The Federal Reserve is the 800-pound gorilla in the room. The Behemoth. The Colossus. The Leviathan. Its actions are those of a bloated whale that has no energy left for smooth, graceful motion but nonetheless stands to rock markets with titanic weight and come crashing down in force with its slightest repositioning.

Such is the atmosphere in which Janet Yellen faces a decision about a rate hike, or instead a punt, delaying action and reverting back to a fourth quarter of QE. Typical of the institution that she heads, Yellen is holding her cards close and staring down her options before a likely bluff. It isn’t how good a poker player she is, but how much is at stake that lingers here.

Experts now see a fading possibility that the Fed will raise interest rates at this time. Perhaps the fish are scared off. But maybe not.

The economy teeters on edge.

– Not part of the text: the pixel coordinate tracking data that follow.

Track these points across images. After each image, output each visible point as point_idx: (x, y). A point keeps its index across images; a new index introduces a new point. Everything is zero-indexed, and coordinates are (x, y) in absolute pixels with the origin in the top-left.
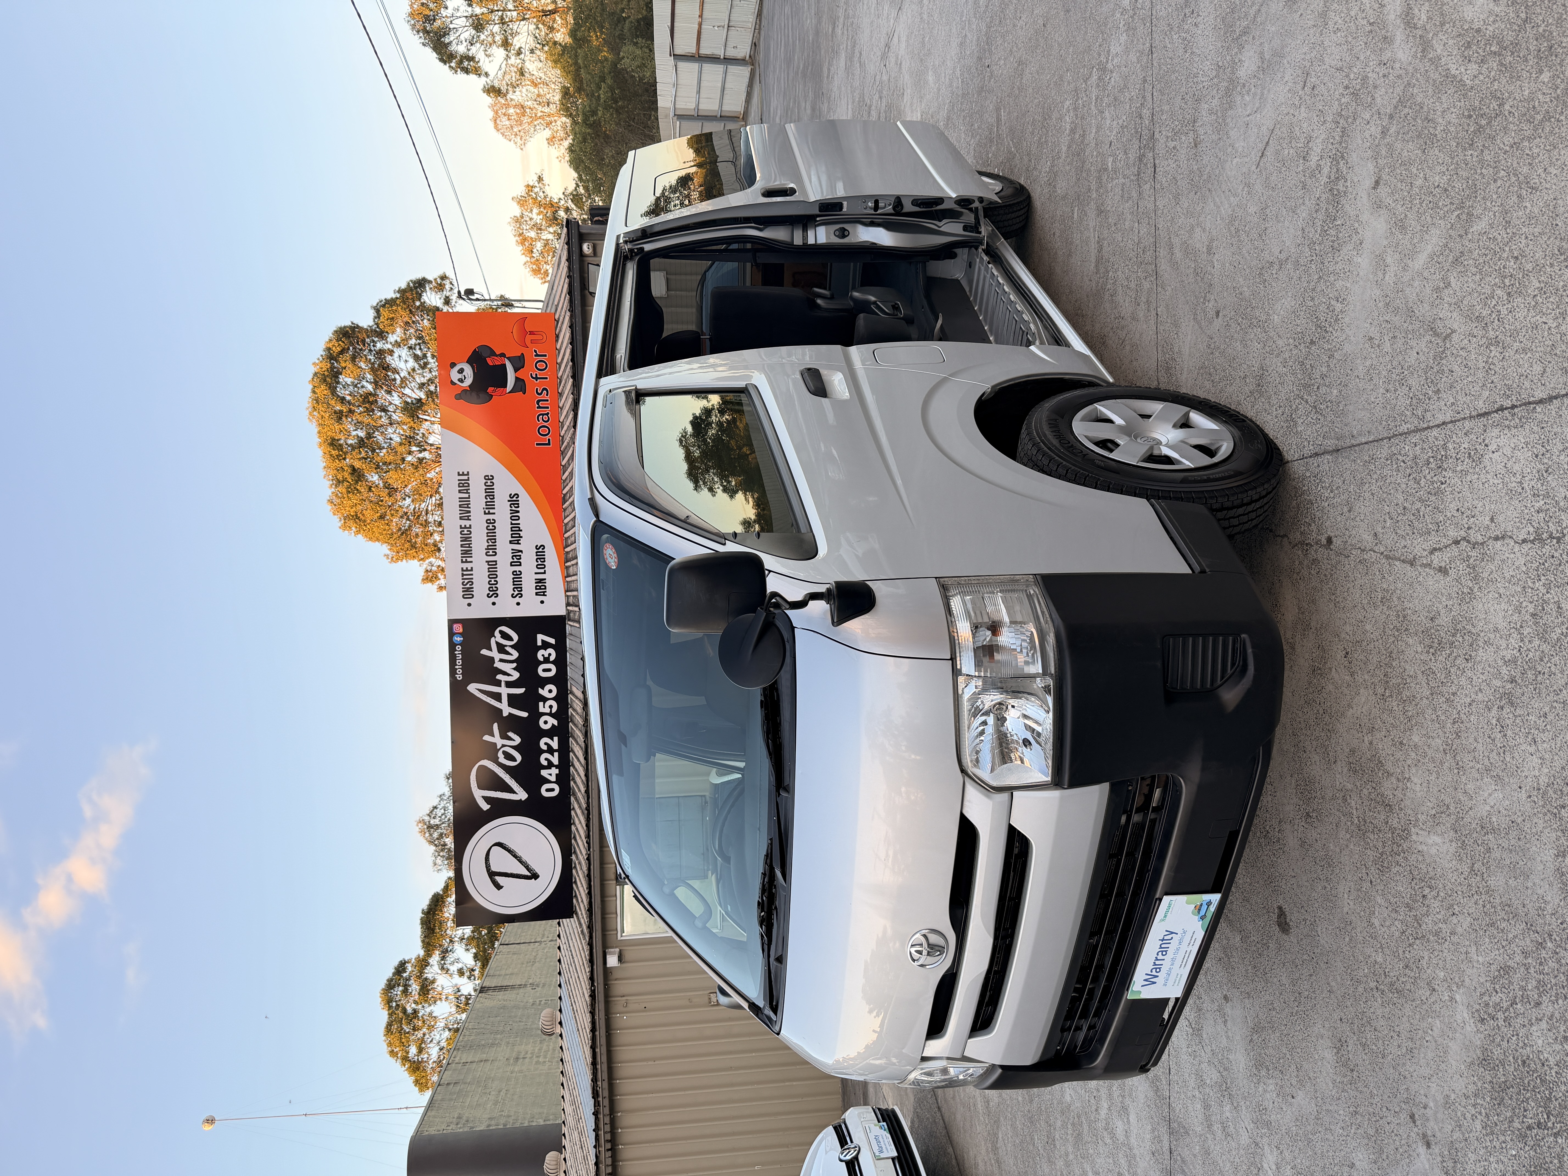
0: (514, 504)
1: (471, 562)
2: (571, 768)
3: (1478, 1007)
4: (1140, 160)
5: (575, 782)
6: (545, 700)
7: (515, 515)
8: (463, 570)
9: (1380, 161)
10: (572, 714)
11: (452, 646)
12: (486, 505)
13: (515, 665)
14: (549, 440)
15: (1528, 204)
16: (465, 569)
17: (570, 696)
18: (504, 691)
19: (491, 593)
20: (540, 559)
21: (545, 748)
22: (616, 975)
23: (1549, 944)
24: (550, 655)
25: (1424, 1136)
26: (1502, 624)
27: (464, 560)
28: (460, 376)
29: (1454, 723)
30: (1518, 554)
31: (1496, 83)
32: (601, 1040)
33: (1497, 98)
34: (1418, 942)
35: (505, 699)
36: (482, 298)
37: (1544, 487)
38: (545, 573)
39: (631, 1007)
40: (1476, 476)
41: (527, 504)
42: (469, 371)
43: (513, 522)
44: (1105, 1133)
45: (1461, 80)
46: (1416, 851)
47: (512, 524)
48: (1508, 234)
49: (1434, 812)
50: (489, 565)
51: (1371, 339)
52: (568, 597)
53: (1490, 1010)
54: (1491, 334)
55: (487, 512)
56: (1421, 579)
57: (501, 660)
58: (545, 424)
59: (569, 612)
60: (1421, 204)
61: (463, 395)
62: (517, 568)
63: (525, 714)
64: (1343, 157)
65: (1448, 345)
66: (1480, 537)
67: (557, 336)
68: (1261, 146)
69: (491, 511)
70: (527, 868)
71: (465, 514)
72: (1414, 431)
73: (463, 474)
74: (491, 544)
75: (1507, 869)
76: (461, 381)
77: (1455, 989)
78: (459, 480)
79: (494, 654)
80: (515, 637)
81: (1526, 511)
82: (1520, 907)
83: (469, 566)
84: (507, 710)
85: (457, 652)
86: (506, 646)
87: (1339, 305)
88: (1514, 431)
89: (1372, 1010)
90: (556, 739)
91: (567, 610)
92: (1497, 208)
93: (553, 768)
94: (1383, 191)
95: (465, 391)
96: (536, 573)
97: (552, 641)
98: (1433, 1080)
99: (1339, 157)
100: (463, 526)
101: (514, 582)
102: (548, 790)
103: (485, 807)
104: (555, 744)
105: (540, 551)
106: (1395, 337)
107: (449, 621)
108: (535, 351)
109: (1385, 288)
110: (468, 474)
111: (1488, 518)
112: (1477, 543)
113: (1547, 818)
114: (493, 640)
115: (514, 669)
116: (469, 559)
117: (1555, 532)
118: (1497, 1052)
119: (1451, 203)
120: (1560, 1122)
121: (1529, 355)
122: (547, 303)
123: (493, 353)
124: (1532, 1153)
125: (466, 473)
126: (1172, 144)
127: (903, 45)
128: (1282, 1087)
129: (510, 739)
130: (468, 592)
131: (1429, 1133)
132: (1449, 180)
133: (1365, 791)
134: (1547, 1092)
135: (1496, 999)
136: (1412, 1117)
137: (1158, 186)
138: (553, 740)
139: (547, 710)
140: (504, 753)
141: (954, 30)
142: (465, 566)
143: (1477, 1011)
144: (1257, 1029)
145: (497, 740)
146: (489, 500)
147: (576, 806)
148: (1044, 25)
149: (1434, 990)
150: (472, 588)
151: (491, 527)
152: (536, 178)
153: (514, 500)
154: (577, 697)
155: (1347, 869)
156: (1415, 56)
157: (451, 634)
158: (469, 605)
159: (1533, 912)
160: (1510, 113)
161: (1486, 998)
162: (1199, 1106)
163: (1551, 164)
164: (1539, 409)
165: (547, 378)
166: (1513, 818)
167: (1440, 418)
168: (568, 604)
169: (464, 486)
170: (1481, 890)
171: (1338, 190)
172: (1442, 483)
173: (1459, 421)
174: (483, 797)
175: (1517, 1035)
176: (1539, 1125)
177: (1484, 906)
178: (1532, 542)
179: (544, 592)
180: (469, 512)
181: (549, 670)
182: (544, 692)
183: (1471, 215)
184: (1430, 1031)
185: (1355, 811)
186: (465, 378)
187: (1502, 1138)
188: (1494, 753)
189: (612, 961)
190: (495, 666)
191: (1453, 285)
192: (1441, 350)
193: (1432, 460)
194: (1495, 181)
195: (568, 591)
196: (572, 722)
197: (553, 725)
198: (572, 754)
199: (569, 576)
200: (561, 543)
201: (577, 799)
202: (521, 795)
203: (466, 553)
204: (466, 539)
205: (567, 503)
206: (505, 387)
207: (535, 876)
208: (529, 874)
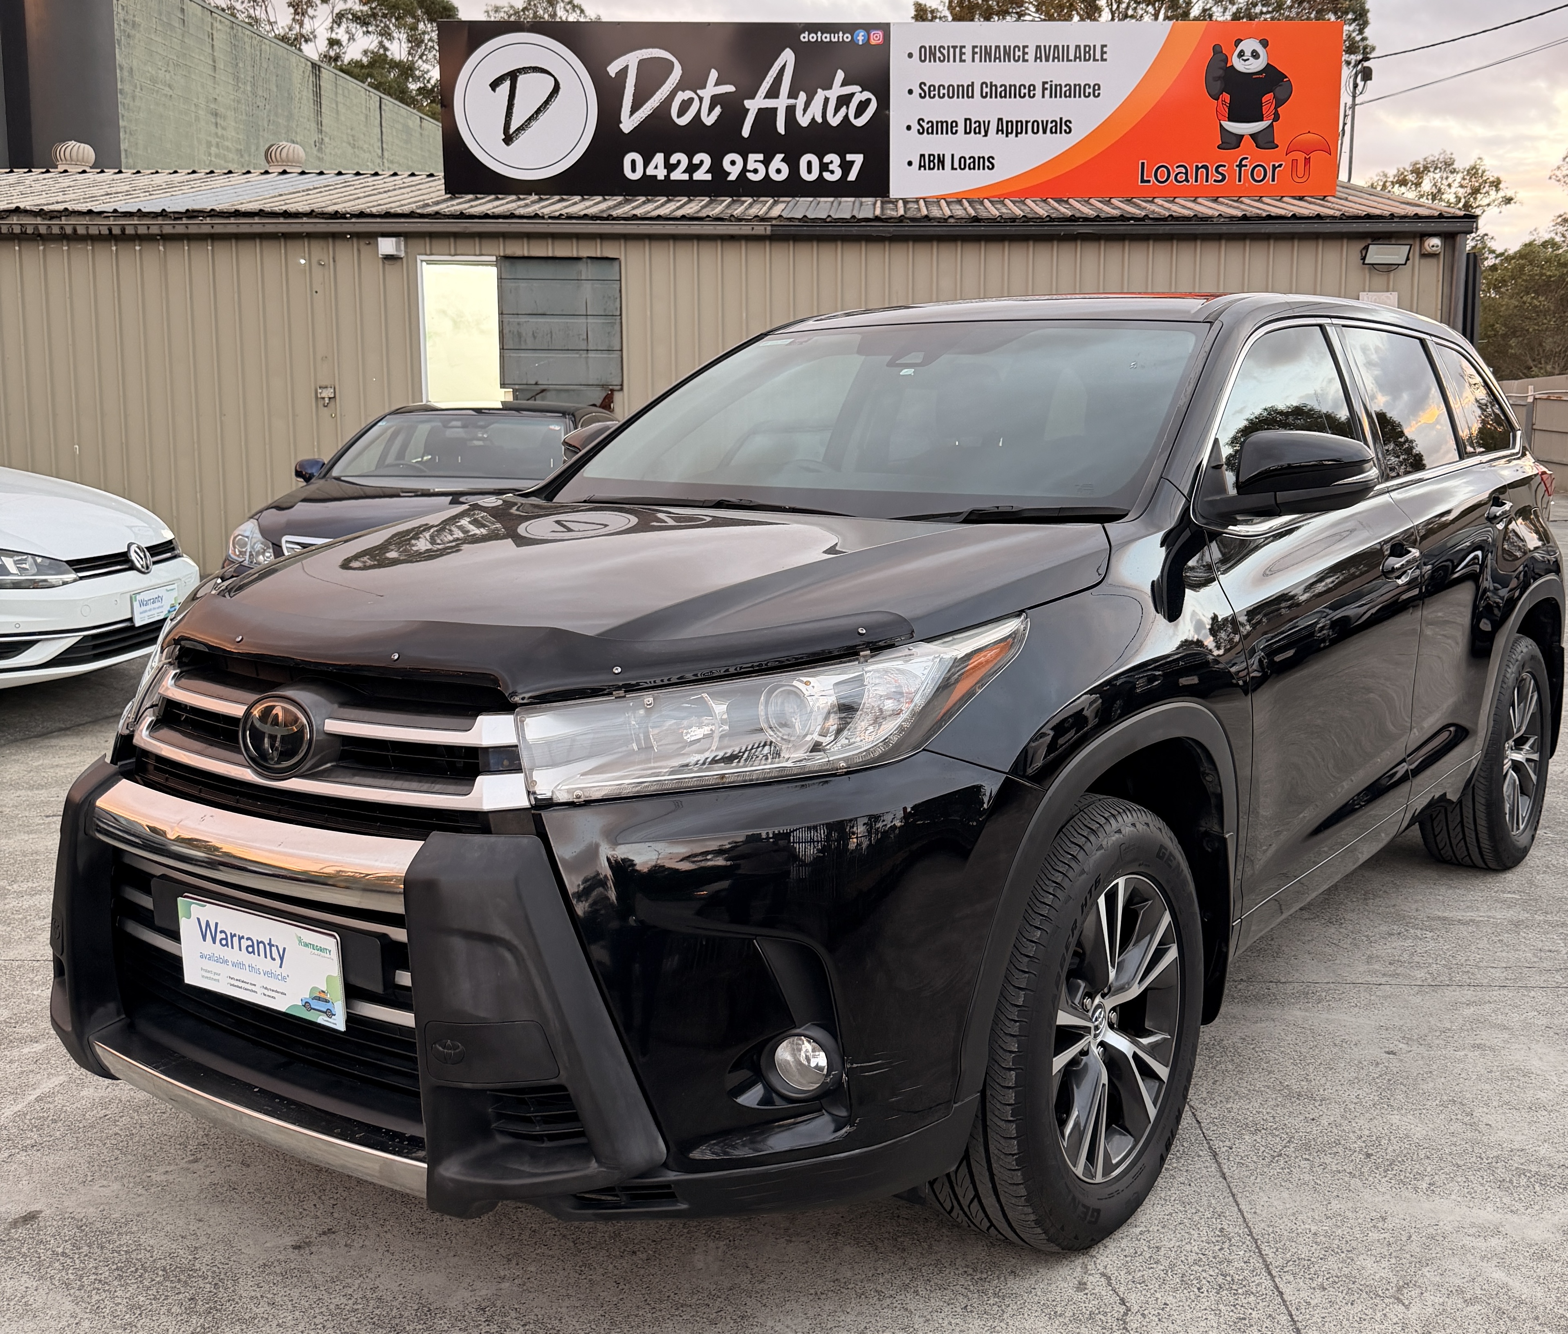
0: (1056, 126)
1: (973, 60)
2: (664, 199)
5: (644, 203)
6: (766, 163)
7: (1040, 127)
8: (962, 47)
10: (746, 201)
11: (850, 28)
12: (1056, 86)
13: (819, 120)
14: (1149, 181)
16: (964, 50)
17: (771, 201)
18: (781, 103)
19: (926, 89)
20: (974, 162)
21: (696, 160)
22: (366, 249)
24: (832, 172)
27: (976, 50)
28: (1248, 53)
35: (770, 103)
36: (1358, 92)
38: (953, 168)
41: (1055, 145)
42: (1254, 66)
43: (1030, 125)
47: (1027, 122)
50: (968, 86)
52: (917, 201)
55: (1046, 86)
57: (827, 100)
58: (1172, 177)
59: (895, 202)
61: (1220, 56)
62: (961, 128)
63: (746, 132)
67: (1301, 198)
69: (1047, 93)
70: (521, 129)
71: (1045, 54)
73: (1103, 53)
74: (999, 90)
76: (1241, 54)
78: (1094, 46)
79: (837, 90)
80: (860, 122)
83: (968, 57)
84: (753, 105)
85: (841, 34)
86: (848, 108)
90: (709, 177)
91: (897, 200)
93: (665, 172)
95: (1226, 60)
96: (953, 155)
97: (852, 177)
100: (1026, 50)
101: (942, 122)
102: (633, 162)
103: (613, 69)
104: (701, 175)
105: (986, 163)
107: (888, 24)
108: (1280, 166)
110: (1103, 60)
114: (859, 89)
115: (813, 119)
116: (977, 57)
122: (1348, 186)
123: (1280, 103)
125: (1105, 56)
129: (711, 110)
130: (929, 54)
138: (707, 172)
139: (750, 167)
140: (691, 100)
142: (968, 51)
145: (710, 90)
146: (1064, 89)
147: (611, 203)
150: (935, 61)
151: (1023, 91)
152: (1509, 194)
153: (1062, 126)
154: (770, 208)
157: (868, 27)
158: (910, 55)
165: (1240, 181)
168: (906, 202)
169: (1085, 54)
174: (627, 66)
179: (924, 166)
180: (1047, 60)
181: (809, 171)
182: (778, 161)
186: (1245, 60)
189: (387, 246)
190: (819, 90)
195: (925, 202)
196: (733, 201)
197: (729, 174)
198: (685, 199)
199: (948, 203)
200: (997, 192)
201: (620, 204)
202: (628, 124)
203: (987, 54)
204: (1007, 54)
205: (1056, 205)
206: (1230, 120)
207: (508, 139)
208: (511, 131)
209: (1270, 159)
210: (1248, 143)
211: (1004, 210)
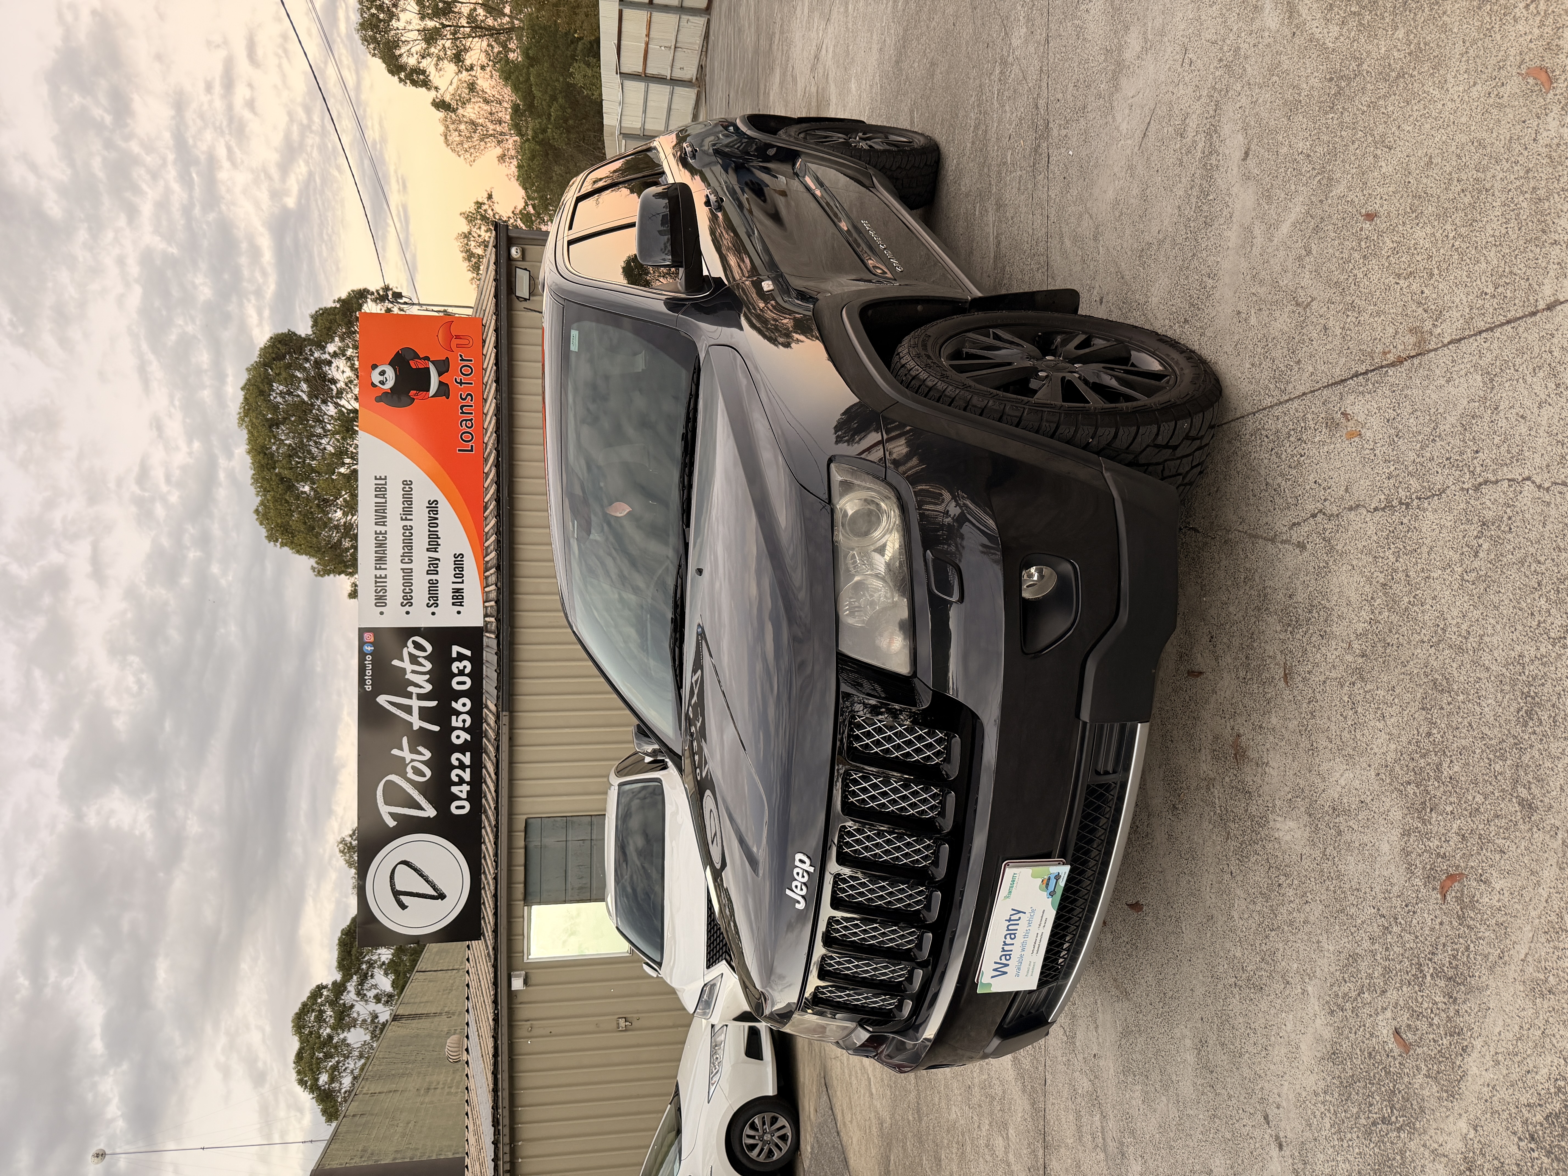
0: (432, 511)
1: (385, 569)
2: (483, 785)
3: (1328, 998)
4: (1036, 151)
5: (486, 800)
6: (458, 713)
7: (433, 522)
8: (376, 577)
9: (1249, 132)
10: (485, 728)
11: (362, 655)
12: (404, 511)
13: (428, 677)
14: (472, 446)
15: (1383, 164)
16: (379, 576)
17: (485, 710)
18: (415, 704)
19: (405, 602)
20: (458, 568)
21: (456, 763)
22: (521, 998)
23: (1395, 929)
24: (465, 667)
25: (1277, 1138)
26: (1354, 597)
27: (379, 567)
29: (1309, 703)
30: (1370, 524)
31: (1355, 44)
32: (504, 1066)
33: (1355, 59)
34: (1273, 933)
35: (416, 712)
36: (411, 302)
37: (1395, 453)
38: (462, 582)
39: (535, 1032)
40: (1333, 446)
41: (446, 511)
43: (432, 529)
44: (986, 1150)
45: (1324, 43)
46: (1272, 839)
48: (1364, 195)
49: (1290, 796)
50: (404, 572)
51: (1239, 313)
52: (486, 607)
53: (1340, 1001)
54: (1348, 299)
55: (404, 518)
56: (1280, 556)
57: (413, 672)
58: (468, 430)
59: (486, 623)
60: (1286, 172)
61: (384, 397)
62: (433, 577)
63: (436, 728)
64: (1216, 131)
65: (1308, 314)
66: (1335, 508)
67: (484, 341)
68: (1144, 127)
69: (409, 517)
70: (433, 887)
71: (381, 519)
72: (1276, 405)
73: (381, 479)
74: (406, 551)
75: (1356, 851)
77: (1307, 980)
78: (376, 485)
79: (406, 664)
80: (429, 648)
81: (1378, 478)
82: (1368, 890)
83: (382, 573)
84: (417, 723)
85: (367, 662)
86: (419, 657)
87: (1211, 281)
88: (1368, 396)
89: (1230, 1007)
90: (468, 754)
91: (485, 621)
92: (1354, 170)
93: (465, 785)
94: (1251, 162)
96: (453, 583)
97: (468, 653)
98: (1286, 1077)
99: (1212, 131)
100: (378, 532)
101: (430, 590)
102: (458, 808)
103: (392, 823)
104: (467, 759)
105: (459, 560)
106: (1260, 310)
107: (359, 629)
108: (461, 356)
109: (1252, 261)
110: (385, 478)
111: (1343, 488)
112: (1332, 515)
113: (1394, 796)
114: (405, 650)
115: (427, 681)
116: (383, 566)
117: (1404, 498)
118: (1346, 1046)
119: (1314, 169)
120: (1403, 1116)
121: (1382, 317)
122: (475, 309)
124: (1376, 1150)
125: (383, 477)
126: (1064, 132)
127: (830, 55)
128: (1147, 1093)
129: (421, 754)
130: (381, 600)
131: (1282, 1134)
132: (1311, 145)
133: (1227, 779)
134: (1391, 1085)
135: (1345, 988)
136: (1266, 1117)
137: (1051, 175)
138: (464, 755)
139: (461, 725)
140: (413, 768)
141: (874, 37)
142: (378, 573)
143: (1327, 1002)
144: (1126, 1033)
145: (406, 754)
146: (406, 506)
148: (954, 25)
149: (1288, 983)
150: (386, 596)
151: (407, 534)
152: (485, 195)
153: (433, 507)
154: (490, 711)
155: (1210, 861)
156: (1282, 24)
157: (362, 643)
158: (381, 613)
159: (1380, 896)
160: (1368, 72)
161: (1335, 988)
162: (1071, 1117)
163: (1405, 120)
164: (1391, 373)
165: (471, 384)
166: (1362, 798)
167: (1302, 389)
168: (486, 616)
169: (381, 490)
170: (1332, 874)
171: (1211, 164)
172: (1301, 456)
173: (1317, 390)
174: (389, 813)
175: (1364, 1026)
176: (1384, 1120)
177: (1335, 892)
178: (1383, 509)
179: (461, 603)
180: (385, 517)
181: (464, 683)
182: (457, 706)
183: (1330, 179)
184: (1284, 1027)
185: (1217, 801)
186: (386, 380)
187: (1349, 1136)
188: (1346, 731)
189: (517, 984)
190: (406, 677)
191: (1314, 252)
192: (1302, 319)
193: (1292, 433)
194: (1353, 142)
195: (486, 602)
196: (486, 736)
197: (466, 740)
198: (484, 770)
199: (488, 586)
200: (480, 552)
201: (487, 817)
202: (430, 812)
203: (381, 560)
204: (381, 545)
205: (488, 511)
206: (428, 390)
207: (442, 896)
208: (436, 894)
209: (455, 364)
210: (445, 378)
211: (492, 547)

The London Telegraph warns that:

The world has taken on too much dollar debt, risking a ‘cascade of disruptions’ for the global financial system when US interest rates rise

Decision time approaches for the US Federal Reserve. It’s been a long time coming. If the Open Market Committee takes the plunge, it will be the first US rate hike in nearly 10 years.

For much of this time, rates have remained close to zero. Admittedly, a rise of just 0.25 percentage points would…be a start, a first baby step on the long march back to interest rate normalisation… In my view the Fed has already left it too long … Leave it too late, and there is a danger of having to play catch up, with much more damaging consequences for consumer spending and business confidence down the line.

The impact of increasing the interest rate will act as a call on the long lines of cheap credit that have been soaked up by foreign debtors, who have, like so many Americans before them, taken on more than they can handle – way more. Dozens of nations are facing deep debt crises.

Over-extended Americans are also under water, with unaffordable high priced homes, piles of personal, student loan and credit card debt, endangered and underfunded pensions and benefits, and plenty of states and cities standing at the brink of collapse. As the reserve currency is redefined at the global level, the U.S. dollar reserve status is becoming a burden and a weapon in a silent economic war, creating capsizing conditions for developing economies who had hoped to stay afloat:

Yet it is not just the impact on their own economy that members of the Fed’s Open Market Committee have to worry about. The dollar’s dominant reserve currency status makes this a defining moment for the global economy as a whole.

ultra-loose US monetary policy has helped to unleash unsustainable credit booms in many emerging market economies. In today’s global economy, money is fungible, so if the Fed applies lots of stimulus to the US economy, the liquidity leaks out and stimulates other economies, too, often inappropriately.

[…]

Nobody can say they weren’t warned… as US interest rates rise, what is now essentially just a liquidity issue for China and other emerging market economies… could easily turn into a fully-fledged solvency crisis.

Yellen has hardly blinked as observers and experts forecast a bleak scene. She glances at her closely held cards. The beast is readying itself to move. Take hold.